「サンミュージック」社名通りに再び音楽界でも輝けるのか
昨年11月、「サンミュージックグループ創立50周年記念式展」が行われた。2代目・相澤正久社長を中心に森田健作(現・千葉県知事)ら総勢160人のタレントが集合した。おなじみの顔が一堂に会したが、大半はお笑いタレントの面々。ダンディ坂野、スギちゃんと、「一発屋」と呼ばれる人が目立ち、取材も彼らに集中。翌日の報道も「一発屋」の文字が大きく載った。招待客からは「これも時代の流れ」と感慨深げな声もあった。
1968年、横須賀でバンドマンをしていた故・相澤秀禎が西郷輝彦をスカウトしたのをきっかけに設立。「既成の歌手よりも新人を育てたい」と歌手の発掘に力を注ぎ、社長自らスカウトした所属第1号が森田だった。音楽プロにこだわる意味を込めて社名を「サンミュージック」とした。有言実行。女性アイドルを次々に発掘。桜田淳子、松田聖子、早見優とアイドルを育てた。演歌の都はるみも一時、在籍。社名通り音楽色の強い事務所として認知され、80年代には「渡辺プロ」「ホリプロ」と並ぶ大手芸能プロに成長していった。

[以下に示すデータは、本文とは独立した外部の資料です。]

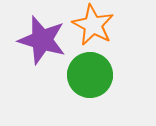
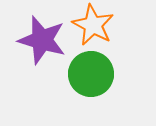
green circle: moved 1 px right, 1 px up
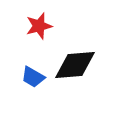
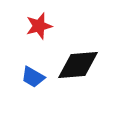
black diamond: moved 3 px right
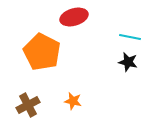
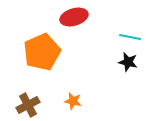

当時の事務所は車も人の行き来も多い新宿通り沿いにあった。ビルの外塀にあった大きな看板には「四谷四丁目サンミュージック」の文字。芸能プロがこれほど大きな看板を掲げるのは珍しかったが、通る人の目に必ず入る。「ここが聖子のいる事務所か」と看板効果はてきめん。事務所名と場所を世間に浸透させた。